Audoly fizik literatürünü biraz karıştırınca Feynman’ın spagetti probleminin halen çözülmemiş olduğunu fark eder. Meslektaşı Sebastien Neukirch ile birlikte hemen bir süpermarkete gidip, değişik sertlikte altı paket Barilla marka makarna; laboratuvardan da deneylerde kullanılan yüksek enstantaneli kamera alır. Bir hafta sonra spagettinin kırılma problemi artık çözülmüştür. ‘Bugüne kadar hiçbir deneyi bu kadar ucuz ve hızlı bitirmemiştim’ der Audoly.
ASLINDA İKİYE AYRILIYOR
Hızlı kamerayla yapılan deney sırasında spagettiyi iki ucundan tutup bükme eylemi yerine, o kritik ilk kırılma anında yoğunlaşırlar. Elde edilen görüntüye göre bükülmenin ardından spagettinin iki ucu hızla geriye fırlamakta, işte o anda çok sayıda kırılma meydana gelmektedir. Bu olay sırasında çok büyük ivmelerin meydana geldiğini tespit ederler.
Yüksek enstantaneli kamera çekimi bu olayın nedenini şöyle açıklıyor: Spagettinin hızlı bir şekilde geriye fırlaması, makarna çubuğunun içinden hızla geçen bükülgen dalgaların oluşumuna yol açıyor. Dalga kıvrımları birbirine geçtiği zaman, spagettinin birkaç yerinde aşırı derecede basınç meydana geliyor ve işte oradan kırılıyor. Bir bilgisayar simülasyonu da sonucu doğruluyor.
Burada, saniyede 1000 kare çeken hızlı kameranın rolü çok önemli. İnsan gözü makarnanın aynı anda birçok parçaya bölündüğünü algılıyor.
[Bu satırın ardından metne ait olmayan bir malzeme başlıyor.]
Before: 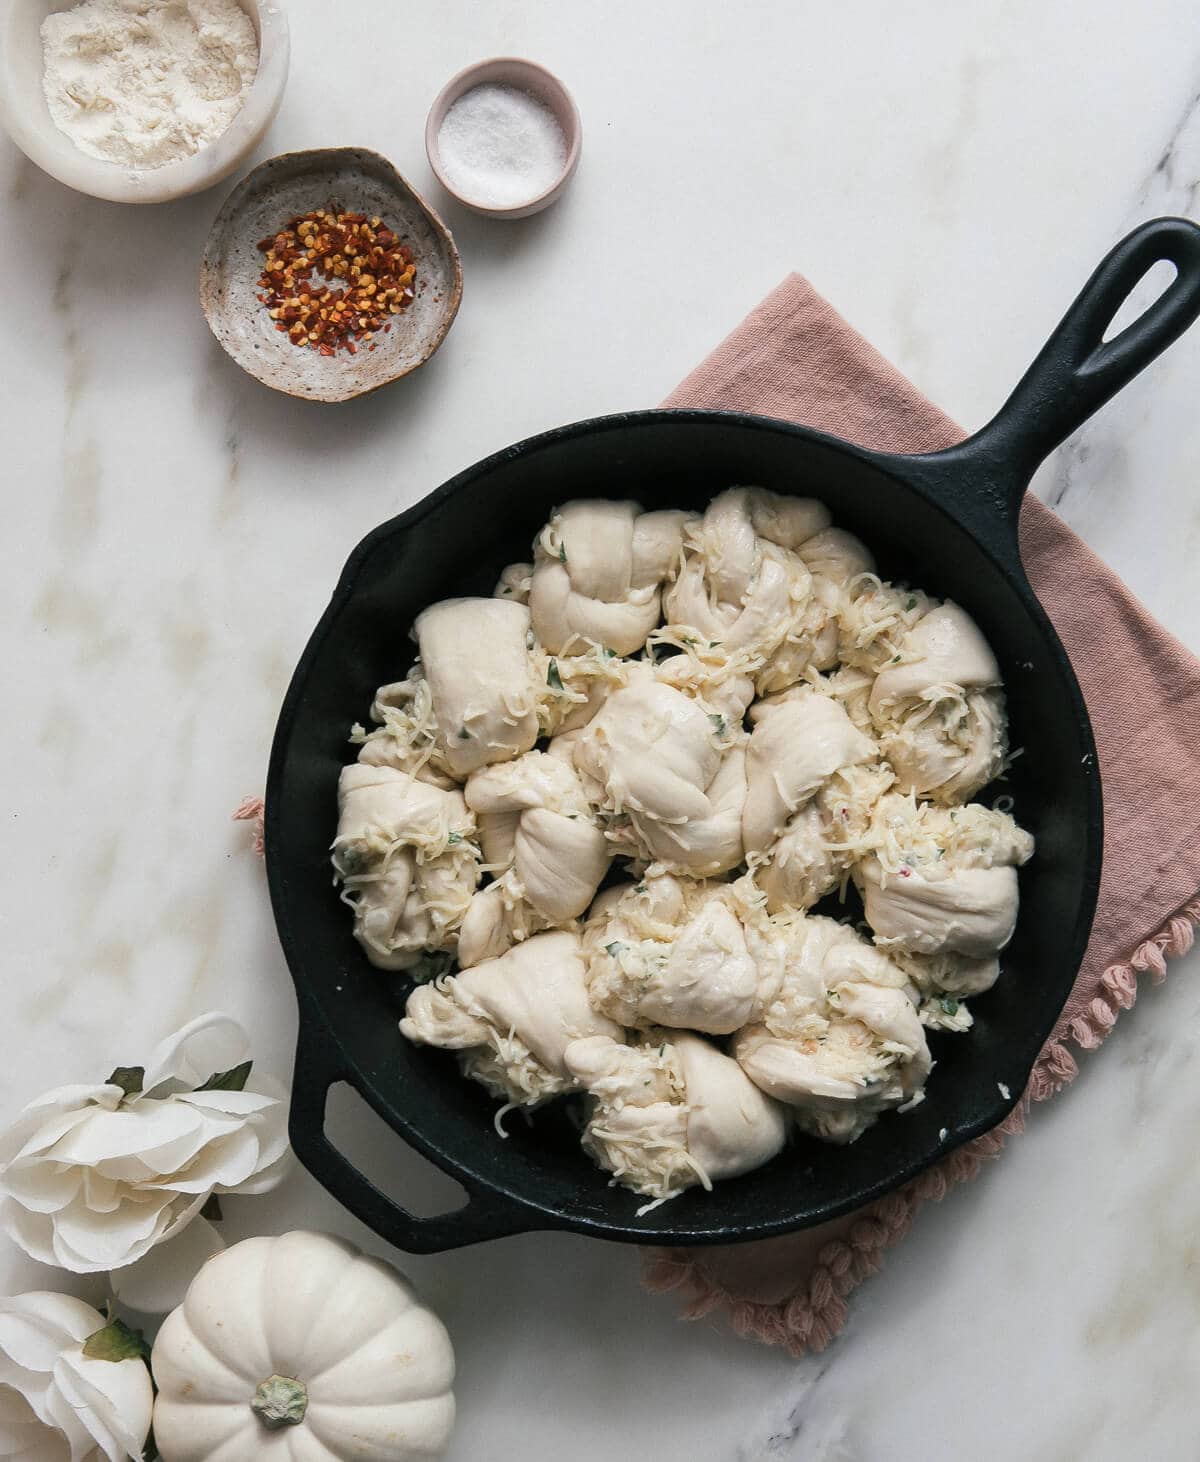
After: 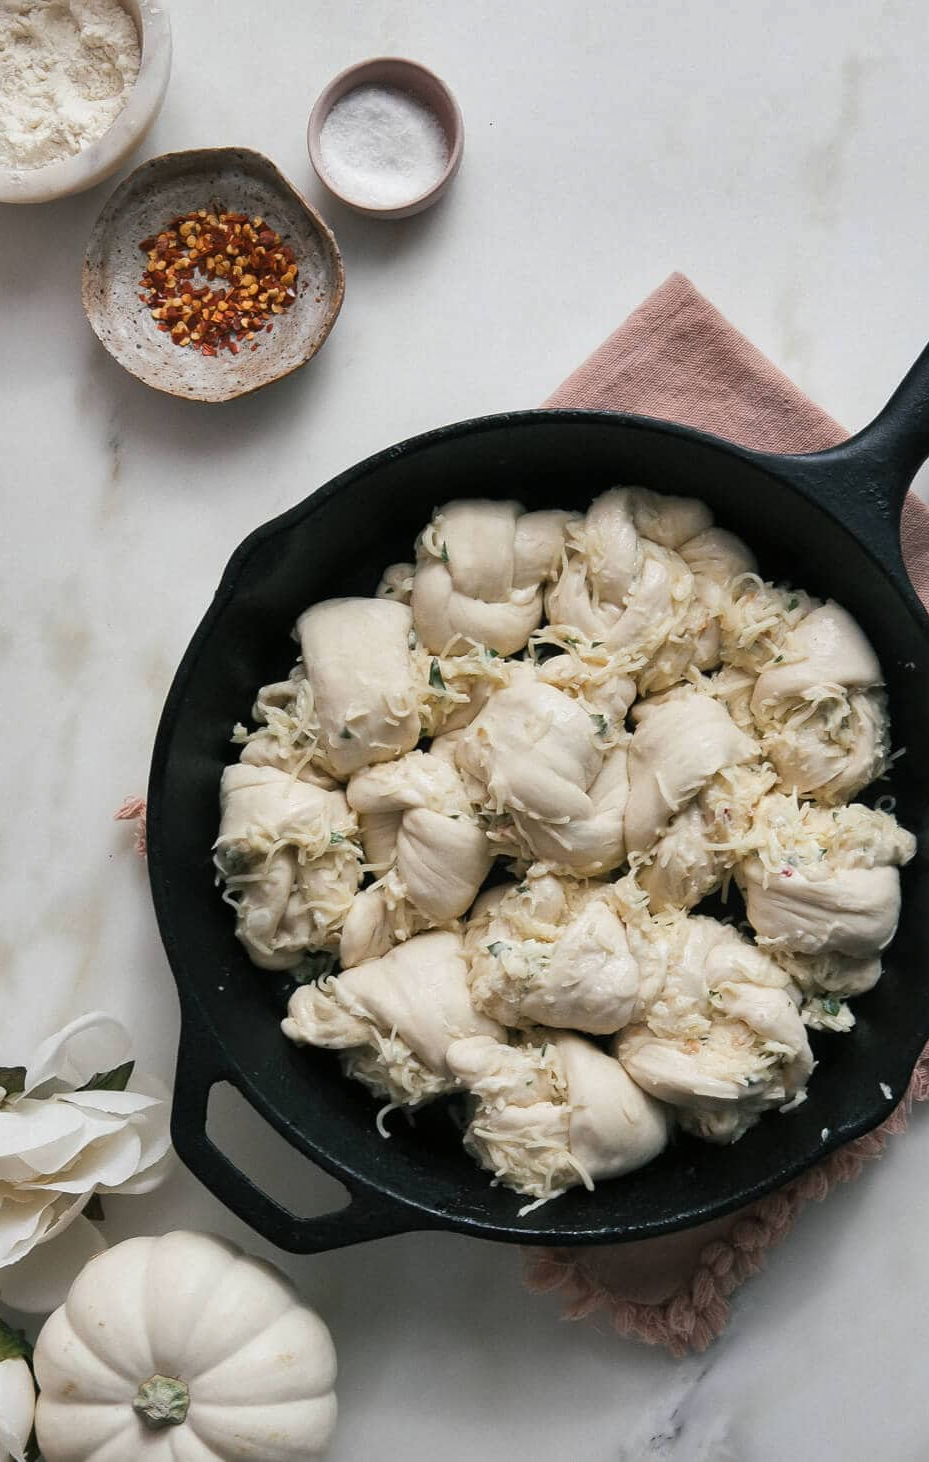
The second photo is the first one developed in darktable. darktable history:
shadows and highlights: soften with gaussian
crop: left 9.855%, right 12.659%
Oysa hızlı kamera görüntülerine göre makarna önce ikiye ayrılıyor, sonra dalgaların yarattığı baskıyla diğer kırıklar oluşuyor.
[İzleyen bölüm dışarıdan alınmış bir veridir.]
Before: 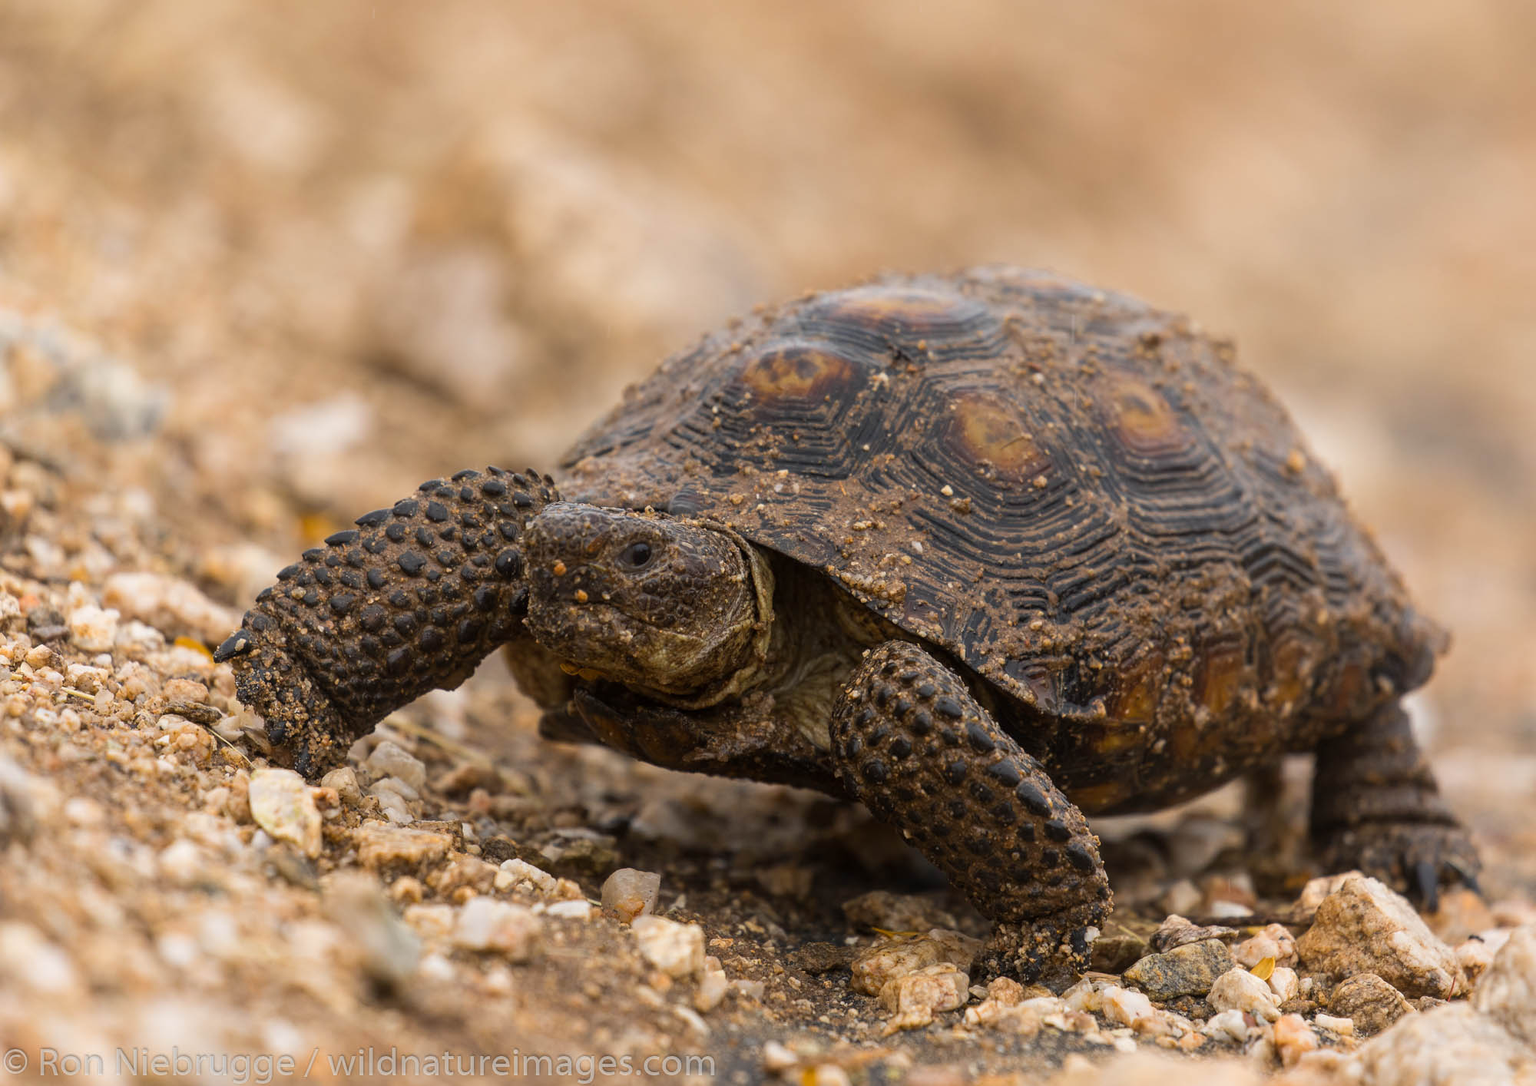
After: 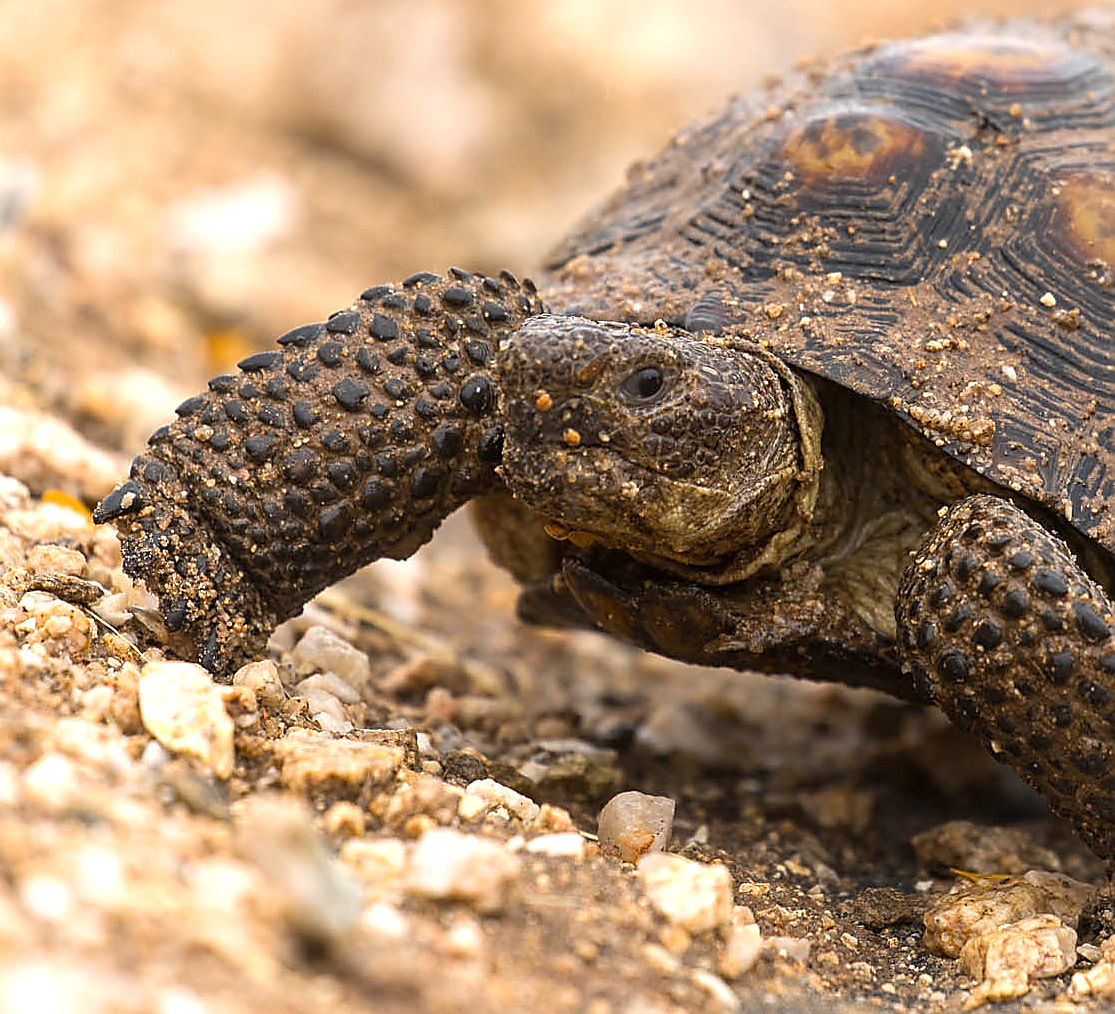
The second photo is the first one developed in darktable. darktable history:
sharpen: radius 1.393, amount 1.261, threshold 0.711
exposure: exposure 0.669 EV, compensate exposure bias true, compensate highlight preservation false
crop: left 9.294%, top 23.981%, right 34.929%, bottom 4.265%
Ancak bu çalışmayla makarna sorunsalı da çözüldü zannetmeyin. Şimdi sırada başka bir problem var: Teoriye göre her kırılmanın yeni dalgalar ve kırılmalara yol açması, yani spagettinin üç-beş değil, sonsuz sayıda parçaya bölünmesi gerekiyordu. Şimdi Audoly ve Neukirch bunun neden böyle olmadığını araştırıyor. Peki kırık makarnaları ne yapıyorlar? Yiyorlar mı? Hayır. Kurumun parasıyla alındığı için çöpe atıyorlar.